## Task statement
Using the entries below, say how many of the lines carry "fost". Write the number alone.

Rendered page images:
•••••

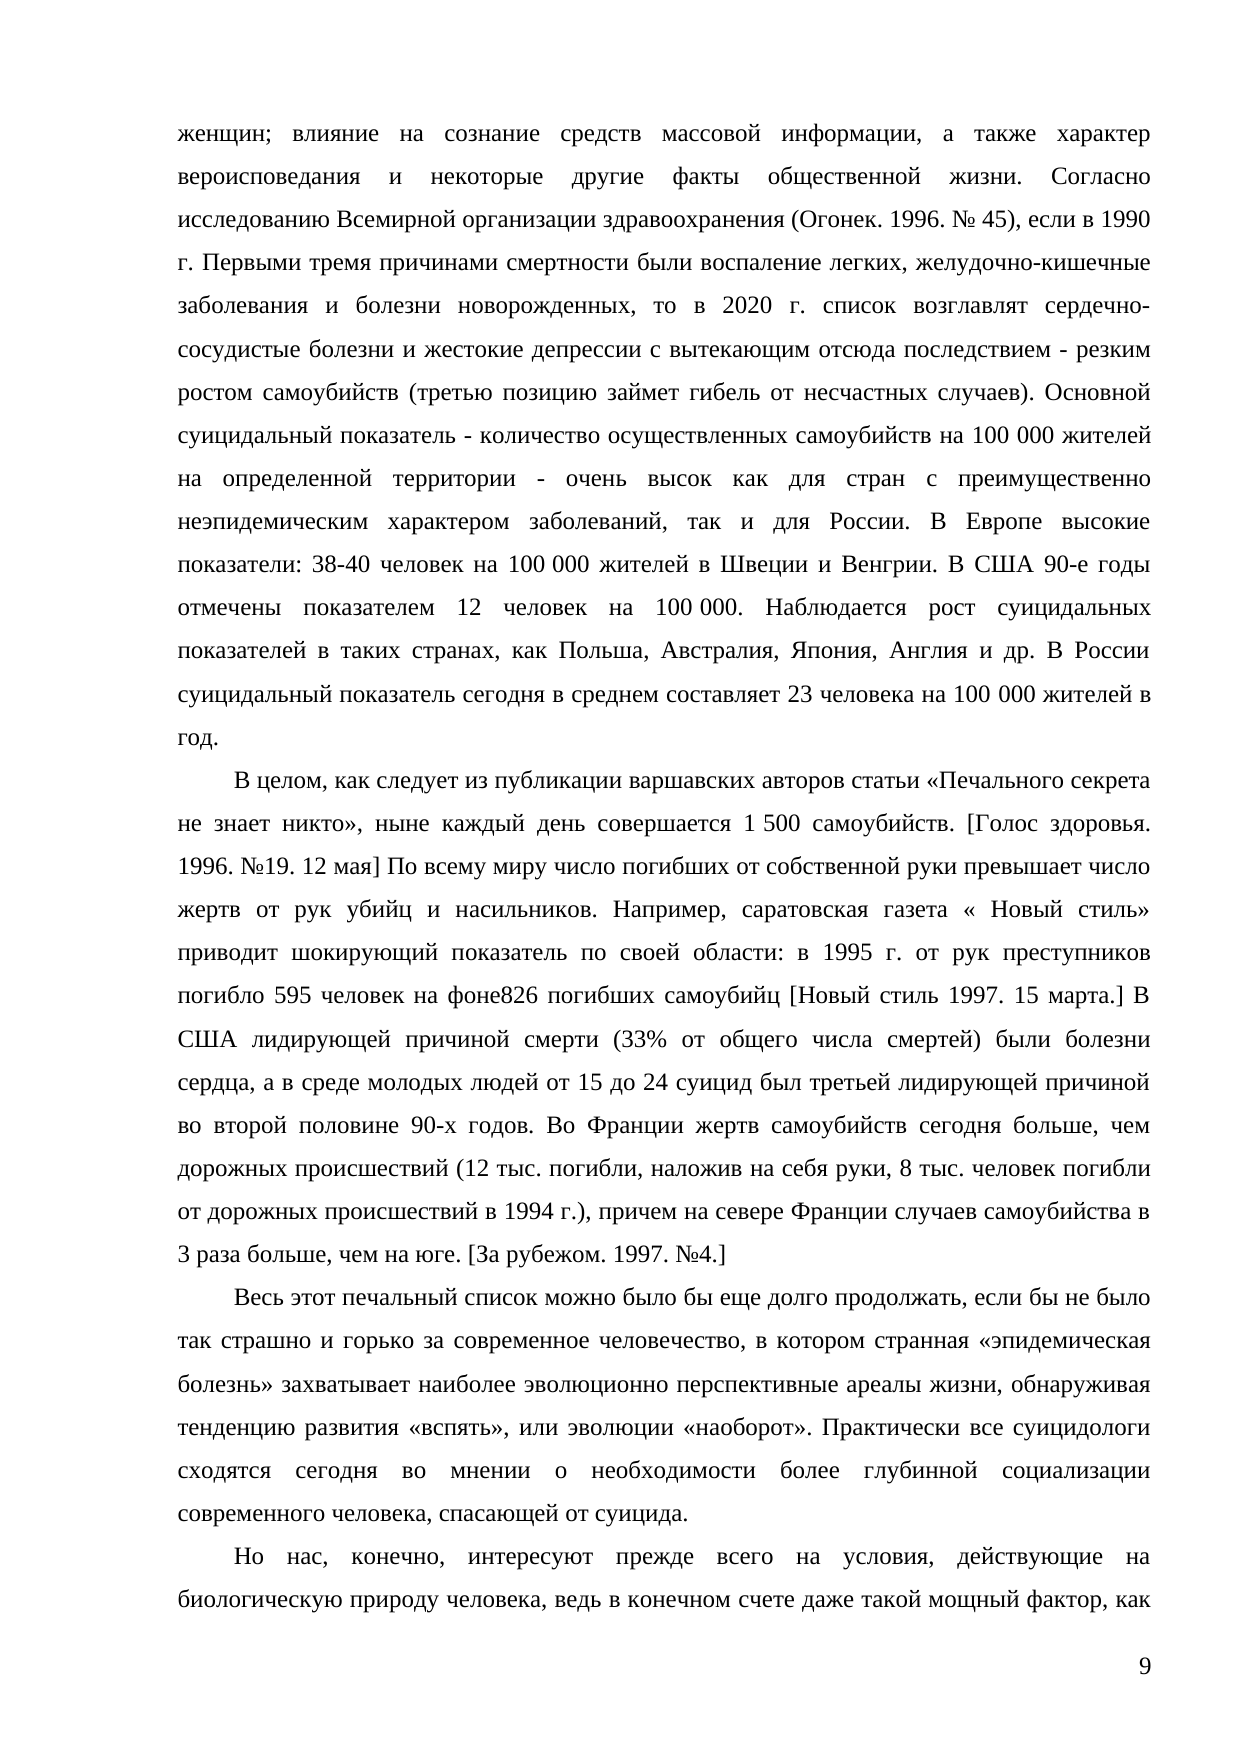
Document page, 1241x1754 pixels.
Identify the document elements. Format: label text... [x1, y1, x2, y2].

text Весь этот печальный список можно было бы еще долго продолжать, если бы не было так страшно и горько за современное человечество, в котором странная «эпидемическая болезнь» захватывает наиболее эволюционно перспективные ареалы жизни, обнаруживая тенденцию развития «вспять», или эволюции «наоборот». Практически все суицидологи сходятся сегодня во мнении о необходимости более глубинной социализации современного человека, спасающей от суицида. [177, 1282, 1152, 1527]
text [177, 1541, 1152, 1613]
text В целом, как следует из публикации варшавских авторов статьи «Печального секрета не знает никто», ныне каждый день совершается 1 500 самоубийств. [Голос здоровья. 1996. №19. 12 мая] По всему миру число погибших от собственной руки превышает число жертв от рук убийц и насильников. Например, саратовская газета « Новый стиль» приводит шокирующий показатель по своей области: в 1995 г. от рук преступников погибло 595 человек на фоне826 погибших самоубийц [Новый стиль 1997. 15 марта.] В США лидирующей причиной смерти (33% от общего числа смертей) были болезни сердца, а в среде молодых людей от 15 до 24 суицид был третьей лидирующей причиной во второй половине 90-х годов. Во Франции жертв самоубийств сегодня больше, чем дорожных происшествий (12 тыс. погибли, наложив на себя руки, 8 тыс. человек погибли от дорожных происшествий в 1994 г.), причем на севере Франции случаев самоубийства в 3 раза больше, чем на юге. [За рубежом. 1997. №4.] [177, 765, 1152, 1268]
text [177, 118, 1152, 751]
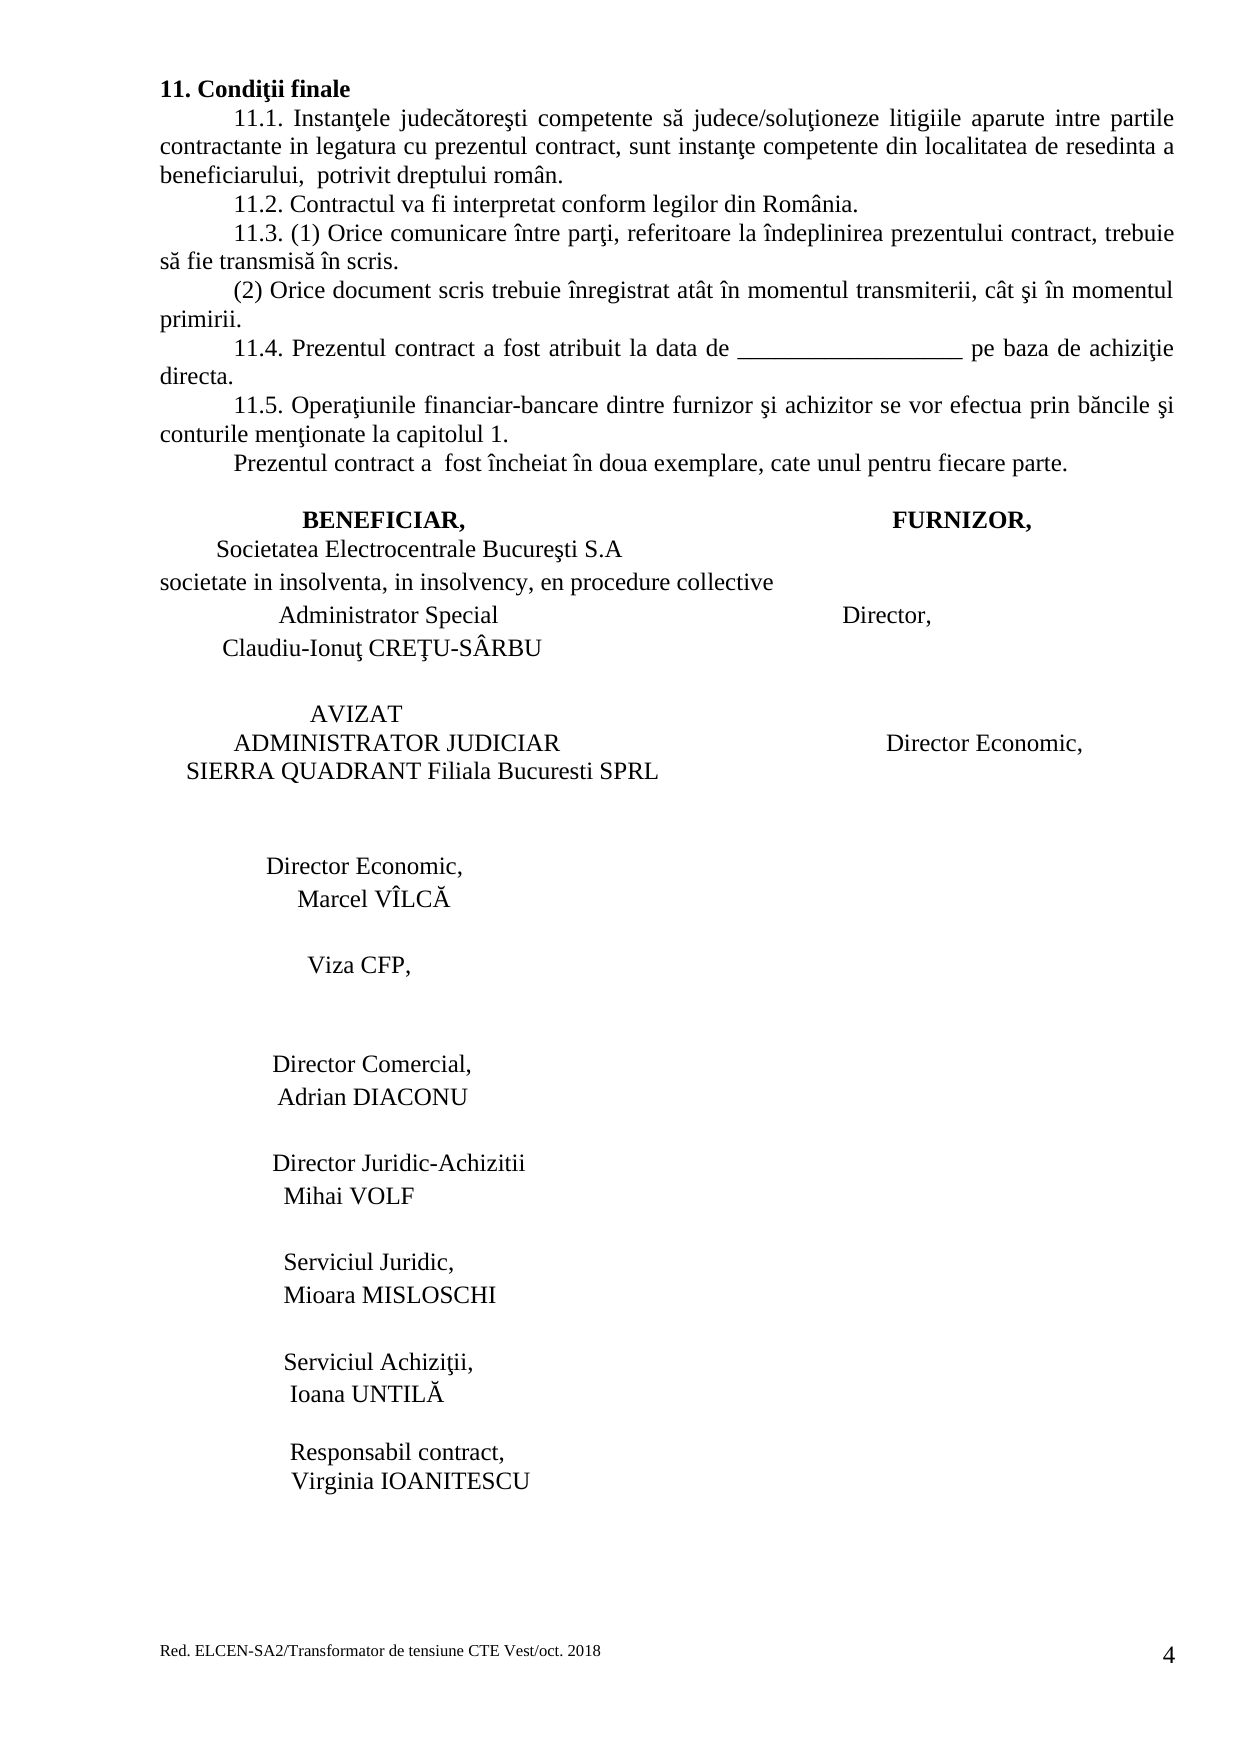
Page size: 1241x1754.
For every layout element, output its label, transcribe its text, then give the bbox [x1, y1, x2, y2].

text 11.1. Instanţele judecătoreşti competente să judece/soluţioneze litigiile aparute intre partile contractante in legatura cu prezentul contract, sunt instanţe competente din localitatea de resedinta a beneficiarului, potrivit dreptului român. [159, 103, 1175, 189]
text Director Economic, [159, 851, 1175, 880]
text Director Comercial, [159, 1049, 1175, 1078]
text Mihai VOLF [159, 1181, 1175, 1210]
text 11.3. (1) Orice comunicare între parţi, referitoare la îndeplinirea prezentului contract, trebuie să fie transmisă în scris. [159, 218, 1175, 275]
text Virginia IOANITESCU [159, 1466, 1175, 1494]
text Viza CFP, [159, 950, 1175, 979]
text 11.4. Prezentul contract a fost atribuit la data de __________________ pe baza de achiziţie directa. [159, 333, 1175, 390]
text Claudiu-Ionuţ CREŢU-SÂRBU [159, 633, 1175, 662]
text Director Juridic-Achizitii [159, 1148, 1175, 1177]
text 11.5. Operaţiunile financiar-bancare dintre furnizor şi achizitor se vor efectua prin băncile şi conturile menţionate la capitolul 1. [159, 390, 1175, 448]
text Societatea Electrocentrale Bucureşti S.A [159, 534, 1175, 563]
text Responsabil contract, [159, 1437, 1175, 1466]
text Mioara MISLOSCHI [159, 1281, 1175, 1309]
text societate in insolventa, in insolvency, en procedure collective [159, 567, 1175, 596]
text 11.2. Contractul va fi interpretat conform legilor din România. [159, 189, 1175, 218]
text Serviciul Achiziţii, [159, 1347, 1175, 1375]
text AVIZAT [309, 699, 1175, 728]
text Ioana UNTILĂ [159, 1379, 1175, 1408]
text Administrator Special Director, [159, 600, 1175, 629]
text 11. Condiţii finale [159, 74, 1175, 103]
text Prezentul contract a fost încheiat în doua exemplare, cate unul pentru fiecare parte. [159, 448, 1175, 476]
text Marcel VÎLCĂ [159, 884, 1175, 913]
text ADMINISTRATOR JUDICIAR Director Economic, [232, 728, 1175, 756]
text Adrian DIACONU [159, 1082, 1175, 1111]
text SIERRA QUADRANT Filiala Bucuresti SPRL [159, 756, 1175, 785]
text BENEFICIAR, FURNIZOR, [232, 505, 1175, 534]
text (2) Orice document scris trebuie înregistrat atât în momentul transmiterii, cât şi în momentul primirii. [159, 275, 1175, 333]
text Serviciul Juridic, [159, 1247, 1175, 1276]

•••••

## Task response
2